╭─ Registros de dados

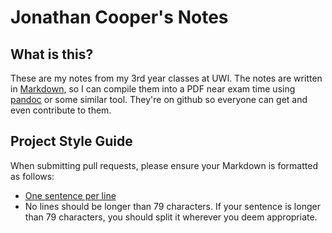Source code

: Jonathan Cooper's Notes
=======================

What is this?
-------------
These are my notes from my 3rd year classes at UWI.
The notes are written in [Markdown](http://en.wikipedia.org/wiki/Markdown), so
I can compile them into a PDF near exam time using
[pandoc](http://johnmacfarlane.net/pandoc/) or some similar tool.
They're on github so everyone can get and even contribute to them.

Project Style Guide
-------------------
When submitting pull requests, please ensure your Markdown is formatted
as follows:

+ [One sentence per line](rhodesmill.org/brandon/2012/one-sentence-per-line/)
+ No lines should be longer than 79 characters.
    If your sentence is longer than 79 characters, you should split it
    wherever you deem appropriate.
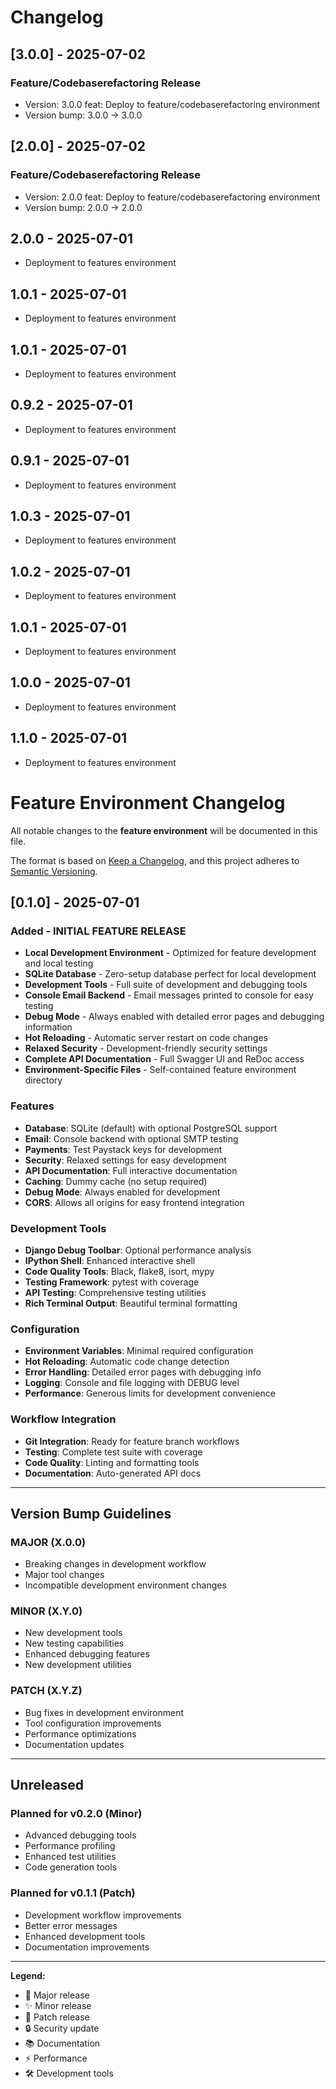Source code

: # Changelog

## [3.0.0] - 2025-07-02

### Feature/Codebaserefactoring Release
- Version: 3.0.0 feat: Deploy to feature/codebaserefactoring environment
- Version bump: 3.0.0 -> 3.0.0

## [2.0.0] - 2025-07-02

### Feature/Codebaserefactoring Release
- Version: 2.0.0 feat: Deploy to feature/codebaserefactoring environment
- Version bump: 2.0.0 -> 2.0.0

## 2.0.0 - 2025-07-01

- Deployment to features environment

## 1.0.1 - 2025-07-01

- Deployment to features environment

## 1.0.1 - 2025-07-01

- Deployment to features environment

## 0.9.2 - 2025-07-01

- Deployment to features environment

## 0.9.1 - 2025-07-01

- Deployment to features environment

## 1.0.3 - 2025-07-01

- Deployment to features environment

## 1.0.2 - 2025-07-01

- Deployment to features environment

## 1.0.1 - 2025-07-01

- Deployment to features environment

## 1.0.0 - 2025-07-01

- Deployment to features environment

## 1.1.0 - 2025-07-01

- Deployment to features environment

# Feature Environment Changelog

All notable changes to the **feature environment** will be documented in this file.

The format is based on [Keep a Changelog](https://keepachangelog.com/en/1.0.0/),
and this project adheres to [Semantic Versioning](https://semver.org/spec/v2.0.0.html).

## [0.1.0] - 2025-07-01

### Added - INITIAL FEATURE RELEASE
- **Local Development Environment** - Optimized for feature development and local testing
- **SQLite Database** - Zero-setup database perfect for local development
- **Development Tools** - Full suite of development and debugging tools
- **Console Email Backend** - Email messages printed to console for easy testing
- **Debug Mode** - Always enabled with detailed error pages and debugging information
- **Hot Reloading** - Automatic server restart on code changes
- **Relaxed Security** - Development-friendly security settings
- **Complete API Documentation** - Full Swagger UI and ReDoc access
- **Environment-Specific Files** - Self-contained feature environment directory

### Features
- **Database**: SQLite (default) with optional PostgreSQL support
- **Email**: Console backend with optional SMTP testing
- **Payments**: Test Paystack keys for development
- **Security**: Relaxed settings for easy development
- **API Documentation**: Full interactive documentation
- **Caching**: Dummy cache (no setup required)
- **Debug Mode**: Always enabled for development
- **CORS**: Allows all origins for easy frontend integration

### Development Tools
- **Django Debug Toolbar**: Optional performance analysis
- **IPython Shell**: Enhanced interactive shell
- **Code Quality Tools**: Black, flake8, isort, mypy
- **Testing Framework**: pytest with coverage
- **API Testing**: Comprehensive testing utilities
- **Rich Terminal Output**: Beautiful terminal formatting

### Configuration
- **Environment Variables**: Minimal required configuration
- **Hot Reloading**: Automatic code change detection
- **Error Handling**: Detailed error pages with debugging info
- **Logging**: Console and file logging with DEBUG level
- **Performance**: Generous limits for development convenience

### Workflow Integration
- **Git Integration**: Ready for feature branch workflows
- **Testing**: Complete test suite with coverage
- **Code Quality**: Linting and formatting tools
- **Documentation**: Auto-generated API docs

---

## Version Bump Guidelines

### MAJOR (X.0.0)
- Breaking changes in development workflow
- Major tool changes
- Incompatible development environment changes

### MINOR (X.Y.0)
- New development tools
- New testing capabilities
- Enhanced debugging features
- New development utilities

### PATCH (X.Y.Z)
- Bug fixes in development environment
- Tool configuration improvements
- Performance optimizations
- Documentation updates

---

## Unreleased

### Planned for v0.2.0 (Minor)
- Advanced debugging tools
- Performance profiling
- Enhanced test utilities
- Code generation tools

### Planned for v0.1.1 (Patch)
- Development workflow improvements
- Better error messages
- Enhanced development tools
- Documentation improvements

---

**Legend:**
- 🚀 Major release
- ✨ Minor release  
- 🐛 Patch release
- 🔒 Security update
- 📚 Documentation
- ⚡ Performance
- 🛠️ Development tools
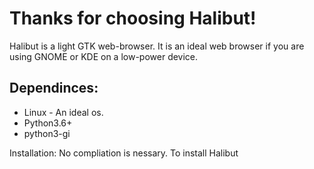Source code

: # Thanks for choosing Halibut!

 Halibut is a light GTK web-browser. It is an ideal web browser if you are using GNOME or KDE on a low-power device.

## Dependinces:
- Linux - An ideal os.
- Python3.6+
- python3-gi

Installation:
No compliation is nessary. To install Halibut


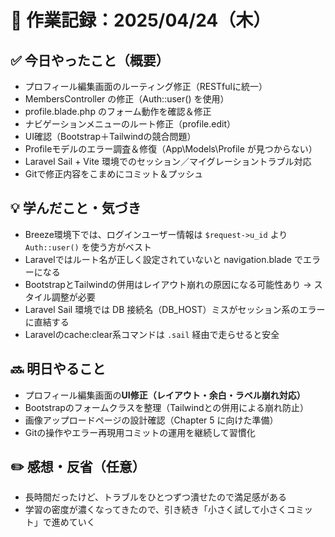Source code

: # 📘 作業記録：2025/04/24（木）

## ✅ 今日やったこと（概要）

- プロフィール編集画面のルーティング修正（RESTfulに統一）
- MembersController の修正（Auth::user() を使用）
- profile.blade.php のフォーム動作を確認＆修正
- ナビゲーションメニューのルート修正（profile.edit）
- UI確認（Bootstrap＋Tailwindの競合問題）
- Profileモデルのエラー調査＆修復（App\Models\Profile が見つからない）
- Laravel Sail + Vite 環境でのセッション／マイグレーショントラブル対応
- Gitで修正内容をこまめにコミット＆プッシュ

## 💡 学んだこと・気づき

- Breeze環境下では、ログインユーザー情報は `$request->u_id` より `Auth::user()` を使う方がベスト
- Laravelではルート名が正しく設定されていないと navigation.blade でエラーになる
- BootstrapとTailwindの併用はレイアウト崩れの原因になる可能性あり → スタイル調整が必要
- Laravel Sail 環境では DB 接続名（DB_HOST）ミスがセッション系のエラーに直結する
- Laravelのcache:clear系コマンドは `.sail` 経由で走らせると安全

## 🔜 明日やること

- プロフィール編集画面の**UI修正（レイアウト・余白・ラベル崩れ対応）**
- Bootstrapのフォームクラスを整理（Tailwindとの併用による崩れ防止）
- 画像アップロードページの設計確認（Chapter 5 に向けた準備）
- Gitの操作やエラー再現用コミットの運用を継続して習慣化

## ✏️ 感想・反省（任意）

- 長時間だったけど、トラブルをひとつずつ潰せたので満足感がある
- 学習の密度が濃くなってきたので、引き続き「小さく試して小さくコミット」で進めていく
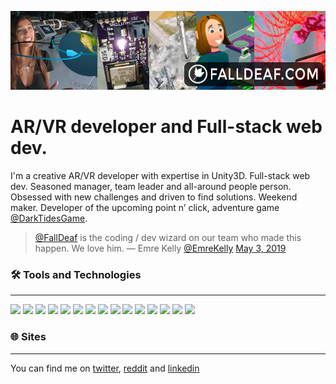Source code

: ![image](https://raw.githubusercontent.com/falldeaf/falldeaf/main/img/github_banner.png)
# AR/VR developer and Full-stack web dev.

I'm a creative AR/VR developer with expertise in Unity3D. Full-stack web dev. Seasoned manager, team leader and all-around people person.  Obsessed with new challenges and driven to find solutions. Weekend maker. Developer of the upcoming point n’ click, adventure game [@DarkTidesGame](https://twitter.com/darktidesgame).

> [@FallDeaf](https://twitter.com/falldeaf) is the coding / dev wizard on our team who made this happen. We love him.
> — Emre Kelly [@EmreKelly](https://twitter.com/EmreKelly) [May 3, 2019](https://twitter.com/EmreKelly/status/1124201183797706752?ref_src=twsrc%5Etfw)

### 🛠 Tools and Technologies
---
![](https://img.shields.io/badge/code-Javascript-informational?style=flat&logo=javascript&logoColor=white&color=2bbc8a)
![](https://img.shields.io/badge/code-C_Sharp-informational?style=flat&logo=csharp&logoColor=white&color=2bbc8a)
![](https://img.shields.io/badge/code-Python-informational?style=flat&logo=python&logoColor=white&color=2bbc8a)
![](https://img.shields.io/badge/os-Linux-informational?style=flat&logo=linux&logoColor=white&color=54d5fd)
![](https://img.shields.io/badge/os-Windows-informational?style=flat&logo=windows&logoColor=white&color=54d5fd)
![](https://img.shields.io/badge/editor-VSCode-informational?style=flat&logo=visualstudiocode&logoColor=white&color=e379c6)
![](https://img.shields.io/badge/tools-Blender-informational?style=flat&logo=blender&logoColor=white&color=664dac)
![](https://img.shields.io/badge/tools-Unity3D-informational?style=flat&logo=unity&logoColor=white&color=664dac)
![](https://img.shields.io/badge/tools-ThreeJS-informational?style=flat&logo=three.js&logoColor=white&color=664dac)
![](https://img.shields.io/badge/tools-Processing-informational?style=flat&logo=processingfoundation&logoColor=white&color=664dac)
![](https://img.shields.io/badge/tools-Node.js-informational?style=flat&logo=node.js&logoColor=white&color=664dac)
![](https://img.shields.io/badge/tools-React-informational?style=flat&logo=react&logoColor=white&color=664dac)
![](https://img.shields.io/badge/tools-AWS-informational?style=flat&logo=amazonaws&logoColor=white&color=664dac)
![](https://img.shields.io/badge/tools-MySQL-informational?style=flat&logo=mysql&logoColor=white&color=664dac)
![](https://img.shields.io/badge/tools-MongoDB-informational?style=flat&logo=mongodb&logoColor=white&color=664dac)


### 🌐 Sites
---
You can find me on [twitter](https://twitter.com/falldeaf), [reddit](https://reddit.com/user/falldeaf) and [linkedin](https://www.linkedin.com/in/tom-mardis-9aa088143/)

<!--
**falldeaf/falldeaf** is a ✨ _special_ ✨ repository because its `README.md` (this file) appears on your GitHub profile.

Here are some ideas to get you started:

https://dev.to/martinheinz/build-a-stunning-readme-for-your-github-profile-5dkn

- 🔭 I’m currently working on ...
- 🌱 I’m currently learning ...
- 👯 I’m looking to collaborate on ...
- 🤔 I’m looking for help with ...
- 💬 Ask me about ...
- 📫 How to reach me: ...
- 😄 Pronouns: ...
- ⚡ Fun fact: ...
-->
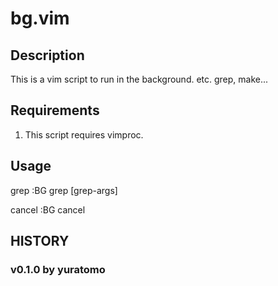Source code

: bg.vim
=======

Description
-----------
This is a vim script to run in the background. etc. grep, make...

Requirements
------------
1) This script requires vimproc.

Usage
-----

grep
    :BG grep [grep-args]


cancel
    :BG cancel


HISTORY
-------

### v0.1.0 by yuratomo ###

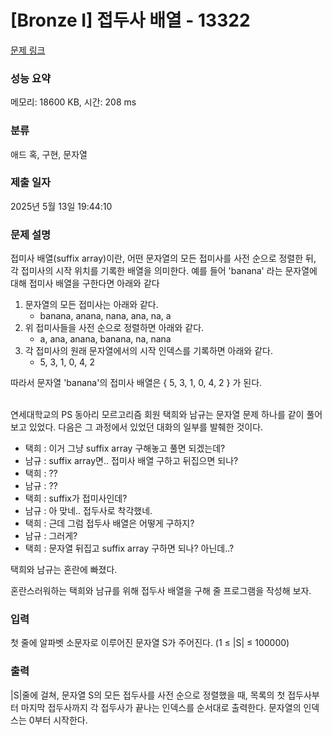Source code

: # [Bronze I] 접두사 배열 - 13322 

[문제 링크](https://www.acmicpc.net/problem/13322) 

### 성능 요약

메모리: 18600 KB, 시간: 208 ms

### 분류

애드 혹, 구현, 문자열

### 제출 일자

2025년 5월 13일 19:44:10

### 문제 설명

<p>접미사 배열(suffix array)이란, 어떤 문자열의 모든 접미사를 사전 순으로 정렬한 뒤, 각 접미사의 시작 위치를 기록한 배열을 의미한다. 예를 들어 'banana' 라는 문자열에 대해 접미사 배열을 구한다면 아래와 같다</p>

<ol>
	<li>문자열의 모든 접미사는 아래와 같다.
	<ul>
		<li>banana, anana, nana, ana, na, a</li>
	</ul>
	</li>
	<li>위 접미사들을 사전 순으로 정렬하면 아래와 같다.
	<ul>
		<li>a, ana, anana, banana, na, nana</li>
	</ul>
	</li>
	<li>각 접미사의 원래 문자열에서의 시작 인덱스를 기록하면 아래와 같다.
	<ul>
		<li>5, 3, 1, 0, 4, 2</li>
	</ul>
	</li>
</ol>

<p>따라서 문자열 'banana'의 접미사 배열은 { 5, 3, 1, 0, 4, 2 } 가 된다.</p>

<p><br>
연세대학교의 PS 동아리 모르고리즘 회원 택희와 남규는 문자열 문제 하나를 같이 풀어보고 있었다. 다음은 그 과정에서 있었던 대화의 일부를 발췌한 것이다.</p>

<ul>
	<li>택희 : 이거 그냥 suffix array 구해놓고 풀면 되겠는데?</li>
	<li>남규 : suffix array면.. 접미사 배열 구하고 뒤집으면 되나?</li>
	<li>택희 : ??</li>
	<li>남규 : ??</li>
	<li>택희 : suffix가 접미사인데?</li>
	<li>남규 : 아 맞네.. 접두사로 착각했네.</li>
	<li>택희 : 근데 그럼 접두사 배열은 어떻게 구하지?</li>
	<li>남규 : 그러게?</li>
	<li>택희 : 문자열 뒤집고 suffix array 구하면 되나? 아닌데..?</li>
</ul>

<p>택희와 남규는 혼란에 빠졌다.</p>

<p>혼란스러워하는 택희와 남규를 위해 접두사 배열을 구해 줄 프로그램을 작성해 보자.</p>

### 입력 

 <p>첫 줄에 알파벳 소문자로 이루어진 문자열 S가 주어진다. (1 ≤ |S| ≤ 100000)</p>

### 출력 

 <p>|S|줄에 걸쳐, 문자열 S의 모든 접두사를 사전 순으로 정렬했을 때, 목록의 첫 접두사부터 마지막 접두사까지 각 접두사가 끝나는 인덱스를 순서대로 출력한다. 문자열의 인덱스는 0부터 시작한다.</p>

╰─

Problema ▸
Copie fielmente, nos registros, o trecho entre a linha que contém "### Planned for v0.1.1 (Patch)" e a linha que contém "## 🔜 明日やること", incluindo ambas. Não inclua as imagens na resposta.

Resolução ▸
### Planned for v0.1.1 (Patch)
- Development workflow improvements
- Better error messages
- Enhanced development tools
- Documentation improvements

---

**Legend:**
- 🚀 Major release
- ✨ Minor release  
- 🐛 Patch release
- 🔒 Security update
- 📚 Documentation
- ⚡ Performance
- 🛠️ Development tools
Source code

: # Thanks for choosing Halibut!

 Halibut is a light GTK web-browser. It is an ideal web browser if you are using GNOME or KDE on a low-power device.

## Dependinces:
- Linux - An ideal os.
- Python3.6+
- python3-gi

Installation:
No compliation is nessary. To install Halibut


Source code

: # 📘 作業記録：2025/04/24（木）

## ✅ 今日やったこと（概要）

- プロフィール編集画面のルーティング修正（RESTfulに統一）
- MembersController の修正（Auth::user() を使用）
- profile.blade.php のフォーム動作を確認＆修正
- ナビゲーションメニューのルート修正（profile.edit）
- UI確認（Bootstrap＋Tailwindの競合問題）
- Profileモデルのエラー調査＆修復（App\Models\Profile が見つからない）
- Laravel Sail + Vite 環境でのセッション／マイグレーショントラブル対応
- Gitで修正内容をこまめにコミット＆プッシュ

## 💡 学んだこと・気づき

- Breeze環境下では、ログインユーザー情報は `$request->u_id` より `Auth::user()` を使う方がベスト
- Laravelではルート名が正しく設定されていないと navigation.blade でエラーになる
- BootstrapとTailwindの併用はレイアウト崩れの原因になる可能性あり → スタイル調整が必要
- Laravel Sail 環境では DB 接続名（DB_HOST）ミスがセッション系のエラーに直結する
- Laravelのcache:clear系コマンドは `.sail` 経由で走らせると安全

## 🔜 明日やること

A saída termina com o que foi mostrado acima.